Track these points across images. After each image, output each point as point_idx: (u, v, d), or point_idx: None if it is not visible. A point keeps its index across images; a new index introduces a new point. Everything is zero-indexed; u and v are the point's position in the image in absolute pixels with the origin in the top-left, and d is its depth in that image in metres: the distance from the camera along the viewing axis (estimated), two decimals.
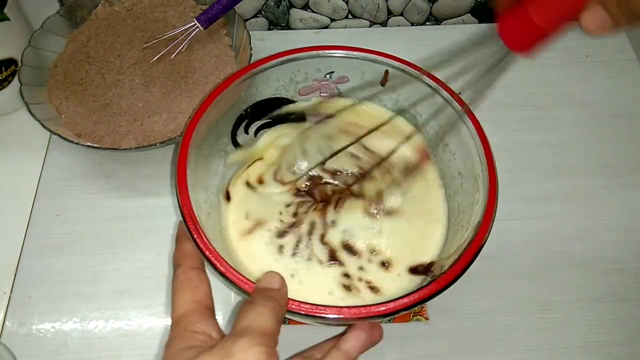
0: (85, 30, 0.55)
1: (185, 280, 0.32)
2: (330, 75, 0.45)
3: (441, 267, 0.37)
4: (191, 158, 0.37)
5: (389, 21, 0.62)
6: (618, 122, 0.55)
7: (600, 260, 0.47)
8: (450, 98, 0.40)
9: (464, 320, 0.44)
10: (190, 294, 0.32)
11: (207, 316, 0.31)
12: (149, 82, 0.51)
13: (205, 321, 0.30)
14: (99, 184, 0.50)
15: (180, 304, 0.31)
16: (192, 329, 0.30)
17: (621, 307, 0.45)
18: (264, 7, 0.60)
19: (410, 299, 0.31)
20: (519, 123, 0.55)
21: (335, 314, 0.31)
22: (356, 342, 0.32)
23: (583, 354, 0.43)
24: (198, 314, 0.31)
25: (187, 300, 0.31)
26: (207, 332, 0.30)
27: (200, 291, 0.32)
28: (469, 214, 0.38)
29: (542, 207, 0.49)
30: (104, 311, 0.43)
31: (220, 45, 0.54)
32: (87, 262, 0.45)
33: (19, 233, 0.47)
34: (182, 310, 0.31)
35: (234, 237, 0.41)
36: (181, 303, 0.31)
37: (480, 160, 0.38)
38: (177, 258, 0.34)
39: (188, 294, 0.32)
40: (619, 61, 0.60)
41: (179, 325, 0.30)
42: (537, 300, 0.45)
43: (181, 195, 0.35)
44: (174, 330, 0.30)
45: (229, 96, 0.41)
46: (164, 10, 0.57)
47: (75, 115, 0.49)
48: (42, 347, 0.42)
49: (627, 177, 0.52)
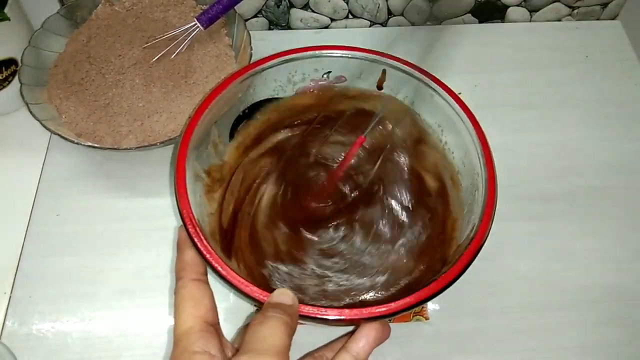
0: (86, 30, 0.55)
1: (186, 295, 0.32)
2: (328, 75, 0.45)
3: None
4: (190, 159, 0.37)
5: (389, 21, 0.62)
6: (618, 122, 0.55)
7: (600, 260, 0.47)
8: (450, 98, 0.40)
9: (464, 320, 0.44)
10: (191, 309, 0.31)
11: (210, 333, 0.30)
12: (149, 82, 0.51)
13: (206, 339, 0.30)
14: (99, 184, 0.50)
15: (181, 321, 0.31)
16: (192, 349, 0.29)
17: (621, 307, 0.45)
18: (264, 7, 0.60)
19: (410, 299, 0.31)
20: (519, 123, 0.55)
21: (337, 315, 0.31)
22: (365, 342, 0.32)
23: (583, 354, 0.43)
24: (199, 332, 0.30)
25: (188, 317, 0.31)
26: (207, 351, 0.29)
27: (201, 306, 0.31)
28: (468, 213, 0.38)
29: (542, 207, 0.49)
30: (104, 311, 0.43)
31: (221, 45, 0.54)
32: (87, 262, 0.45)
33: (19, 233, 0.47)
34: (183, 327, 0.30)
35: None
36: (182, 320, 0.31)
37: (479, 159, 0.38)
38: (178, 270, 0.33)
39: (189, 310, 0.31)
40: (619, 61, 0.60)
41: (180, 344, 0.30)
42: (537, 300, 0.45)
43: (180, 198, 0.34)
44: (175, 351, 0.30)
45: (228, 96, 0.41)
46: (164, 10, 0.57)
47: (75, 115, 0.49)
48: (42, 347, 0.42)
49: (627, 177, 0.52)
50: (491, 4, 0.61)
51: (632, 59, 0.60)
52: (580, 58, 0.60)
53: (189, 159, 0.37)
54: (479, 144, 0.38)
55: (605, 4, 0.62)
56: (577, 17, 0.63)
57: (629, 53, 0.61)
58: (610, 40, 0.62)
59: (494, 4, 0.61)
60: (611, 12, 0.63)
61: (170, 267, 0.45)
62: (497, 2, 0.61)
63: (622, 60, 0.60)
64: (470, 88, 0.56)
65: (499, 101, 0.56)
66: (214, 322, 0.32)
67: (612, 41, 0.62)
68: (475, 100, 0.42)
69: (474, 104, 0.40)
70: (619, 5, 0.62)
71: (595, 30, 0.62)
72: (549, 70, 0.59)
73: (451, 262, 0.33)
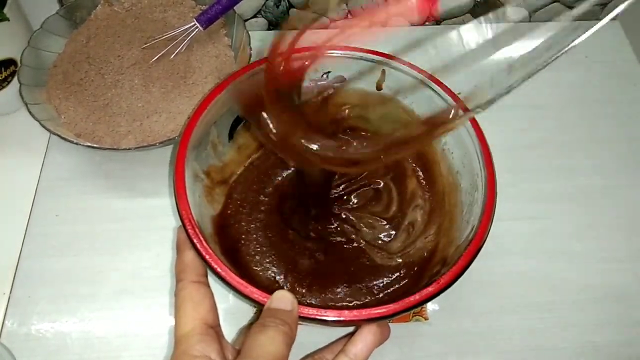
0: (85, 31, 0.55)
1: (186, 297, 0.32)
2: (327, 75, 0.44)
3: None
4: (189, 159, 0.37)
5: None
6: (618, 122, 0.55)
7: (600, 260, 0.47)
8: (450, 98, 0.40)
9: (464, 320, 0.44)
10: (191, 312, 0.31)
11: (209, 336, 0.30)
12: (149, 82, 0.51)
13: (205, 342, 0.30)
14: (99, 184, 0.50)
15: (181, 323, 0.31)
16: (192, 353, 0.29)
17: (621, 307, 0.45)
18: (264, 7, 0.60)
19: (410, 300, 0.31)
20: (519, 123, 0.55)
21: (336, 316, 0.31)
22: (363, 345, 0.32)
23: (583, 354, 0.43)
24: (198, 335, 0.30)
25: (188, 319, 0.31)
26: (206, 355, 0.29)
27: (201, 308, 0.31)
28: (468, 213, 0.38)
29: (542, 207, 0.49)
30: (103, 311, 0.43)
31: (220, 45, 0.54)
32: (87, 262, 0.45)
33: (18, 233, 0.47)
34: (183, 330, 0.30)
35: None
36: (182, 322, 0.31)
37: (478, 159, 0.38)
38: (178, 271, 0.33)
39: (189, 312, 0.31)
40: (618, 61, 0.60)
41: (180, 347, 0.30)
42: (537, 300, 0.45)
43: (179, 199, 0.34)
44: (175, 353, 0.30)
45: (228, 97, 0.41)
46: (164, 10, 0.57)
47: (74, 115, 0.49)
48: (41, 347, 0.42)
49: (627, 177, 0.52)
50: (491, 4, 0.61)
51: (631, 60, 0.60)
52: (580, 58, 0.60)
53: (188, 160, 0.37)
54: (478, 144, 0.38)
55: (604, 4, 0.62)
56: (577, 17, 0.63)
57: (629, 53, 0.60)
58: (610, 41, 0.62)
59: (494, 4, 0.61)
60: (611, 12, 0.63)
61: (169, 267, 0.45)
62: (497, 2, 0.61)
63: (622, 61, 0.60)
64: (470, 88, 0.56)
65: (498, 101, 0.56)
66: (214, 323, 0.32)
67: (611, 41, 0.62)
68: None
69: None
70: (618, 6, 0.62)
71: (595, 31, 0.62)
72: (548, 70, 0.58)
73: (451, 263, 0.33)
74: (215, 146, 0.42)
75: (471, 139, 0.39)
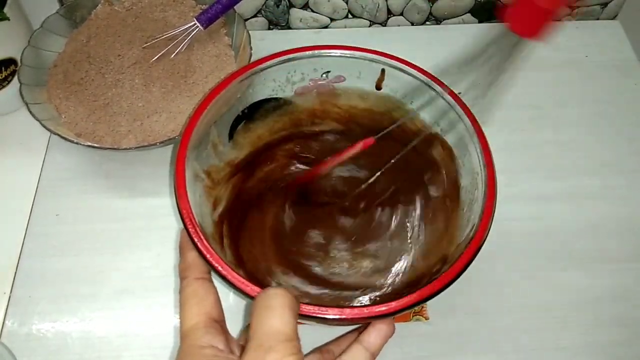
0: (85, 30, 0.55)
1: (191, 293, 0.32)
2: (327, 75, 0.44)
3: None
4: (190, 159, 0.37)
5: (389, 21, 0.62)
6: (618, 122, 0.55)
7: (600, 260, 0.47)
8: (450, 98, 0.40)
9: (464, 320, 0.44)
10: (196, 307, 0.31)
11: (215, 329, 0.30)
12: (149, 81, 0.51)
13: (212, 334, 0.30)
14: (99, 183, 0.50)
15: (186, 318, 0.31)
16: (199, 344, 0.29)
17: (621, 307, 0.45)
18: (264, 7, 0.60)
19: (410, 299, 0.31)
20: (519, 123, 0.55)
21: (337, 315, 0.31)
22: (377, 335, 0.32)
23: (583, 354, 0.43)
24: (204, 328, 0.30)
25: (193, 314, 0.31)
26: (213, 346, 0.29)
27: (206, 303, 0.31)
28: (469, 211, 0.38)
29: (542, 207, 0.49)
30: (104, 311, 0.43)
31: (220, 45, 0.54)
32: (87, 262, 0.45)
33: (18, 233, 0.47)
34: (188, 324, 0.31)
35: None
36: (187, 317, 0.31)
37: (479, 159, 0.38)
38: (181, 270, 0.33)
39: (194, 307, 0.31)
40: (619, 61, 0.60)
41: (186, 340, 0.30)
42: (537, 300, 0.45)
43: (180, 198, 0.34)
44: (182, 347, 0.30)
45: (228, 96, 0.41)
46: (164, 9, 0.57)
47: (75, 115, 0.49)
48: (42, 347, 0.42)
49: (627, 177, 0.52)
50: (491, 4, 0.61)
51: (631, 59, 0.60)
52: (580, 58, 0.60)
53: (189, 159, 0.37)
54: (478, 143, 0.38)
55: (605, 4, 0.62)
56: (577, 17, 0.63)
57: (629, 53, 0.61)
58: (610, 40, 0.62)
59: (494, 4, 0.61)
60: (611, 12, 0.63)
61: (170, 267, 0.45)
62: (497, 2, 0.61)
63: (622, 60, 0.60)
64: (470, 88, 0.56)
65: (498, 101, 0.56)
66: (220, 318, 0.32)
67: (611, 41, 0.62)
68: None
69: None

┄┄┄┄┄┄┄┄┄┄┄┄┄┄┄┄┄┄┄┄

What you should do
Repeat only what runs from the first line of the records above to the line with "1: (185, 280, 0.32)", both included, word for word, minus the pictures.

Result of this exercise
Track these points across images. After each image, output each point as point_idx: (u, v, d), or point_idx: None if it is not visible. A point keeps its index across images; a new index introduces a new point. Everything is zero-indexed; u and v are the point's position in the image in absolute pixels with the origin in the top-left, and d is its depth in that image in metres: the distance from the camera along the viewing axis (estimated), two decimals.
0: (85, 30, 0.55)
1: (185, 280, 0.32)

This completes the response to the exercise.